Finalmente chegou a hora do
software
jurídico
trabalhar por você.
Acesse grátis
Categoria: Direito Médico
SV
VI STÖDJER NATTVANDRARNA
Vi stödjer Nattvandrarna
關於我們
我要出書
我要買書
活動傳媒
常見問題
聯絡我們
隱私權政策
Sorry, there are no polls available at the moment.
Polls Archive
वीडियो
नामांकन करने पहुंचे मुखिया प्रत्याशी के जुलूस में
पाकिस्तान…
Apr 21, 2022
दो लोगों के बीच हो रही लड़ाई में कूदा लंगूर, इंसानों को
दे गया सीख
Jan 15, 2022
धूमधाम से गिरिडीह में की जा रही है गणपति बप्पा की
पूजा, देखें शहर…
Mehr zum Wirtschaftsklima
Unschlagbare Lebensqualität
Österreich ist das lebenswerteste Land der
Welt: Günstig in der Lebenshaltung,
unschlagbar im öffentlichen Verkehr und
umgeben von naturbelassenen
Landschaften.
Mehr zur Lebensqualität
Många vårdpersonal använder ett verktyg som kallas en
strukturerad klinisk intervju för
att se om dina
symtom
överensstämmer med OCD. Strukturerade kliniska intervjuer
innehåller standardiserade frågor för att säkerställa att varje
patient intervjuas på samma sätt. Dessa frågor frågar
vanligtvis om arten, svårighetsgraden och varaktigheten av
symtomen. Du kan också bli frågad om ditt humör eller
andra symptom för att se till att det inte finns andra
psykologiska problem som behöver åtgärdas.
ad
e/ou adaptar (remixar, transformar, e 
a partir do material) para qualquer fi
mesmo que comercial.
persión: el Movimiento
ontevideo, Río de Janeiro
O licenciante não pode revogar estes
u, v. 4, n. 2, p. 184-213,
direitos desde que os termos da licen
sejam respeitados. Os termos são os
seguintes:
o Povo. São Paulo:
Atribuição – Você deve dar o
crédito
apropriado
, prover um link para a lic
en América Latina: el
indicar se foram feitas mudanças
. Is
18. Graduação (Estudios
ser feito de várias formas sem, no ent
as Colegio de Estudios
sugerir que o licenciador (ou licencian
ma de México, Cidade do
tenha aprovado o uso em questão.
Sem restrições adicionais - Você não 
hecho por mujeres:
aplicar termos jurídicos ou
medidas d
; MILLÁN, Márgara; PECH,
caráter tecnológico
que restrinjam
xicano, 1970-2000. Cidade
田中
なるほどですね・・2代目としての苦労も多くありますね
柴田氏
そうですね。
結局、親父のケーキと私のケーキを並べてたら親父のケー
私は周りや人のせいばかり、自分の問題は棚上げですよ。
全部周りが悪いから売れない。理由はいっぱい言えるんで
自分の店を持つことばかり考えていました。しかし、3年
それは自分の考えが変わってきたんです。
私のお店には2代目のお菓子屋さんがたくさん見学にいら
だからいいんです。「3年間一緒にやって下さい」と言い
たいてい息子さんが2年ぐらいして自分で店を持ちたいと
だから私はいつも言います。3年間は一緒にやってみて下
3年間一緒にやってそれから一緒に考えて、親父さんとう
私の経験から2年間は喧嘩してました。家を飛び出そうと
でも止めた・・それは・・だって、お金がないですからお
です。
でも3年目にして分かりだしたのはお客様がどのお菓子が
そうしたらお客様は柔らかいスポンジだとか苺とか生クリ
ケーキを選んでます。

----------------

▶ [What needs to be done] In the data above, start at the line that has "Landschaften.", stop after the line that has "Atribuição – Você deve dar o", and print every line in between exactly as it stands.

▶ [Task answer]
Landschaften.
Mehr zur Lebensqualität
Många vårdpersonal använder ett verktyg som kallas en
strukturerad klinisk intervju för
att se om dina
symtom
överensstämmer med OCD. Strukturerade kliniska intervjuer
innehåller standardiserade frågor för att säkerställa att varje
patient intervjuas på samma sätt. Dessa frågor frågar
vanligtvis om arten, svårighetsgraden och varaktigheten av
symtomen. Du kan också bli frågad om ditt humör eller
andra symptom för att se till att det inte finns andra
psykologiska problem som behöver åtgärdas.
ad
e/ou adaptar (remixar, transformar, e 
a partir do material) para qualquer fi
mesmo que comercial.
persión: el Movimiento
ontevideo, Río de Janeiro
O licenciante não pode revogar estes
u, v. 4, n. 2, p. 184-213,
direitos desde que os termos da licen
sejam respeitados. Os termos são os
seguintes:
o Povo. São Paulo:
Atribuição – Você deve dar o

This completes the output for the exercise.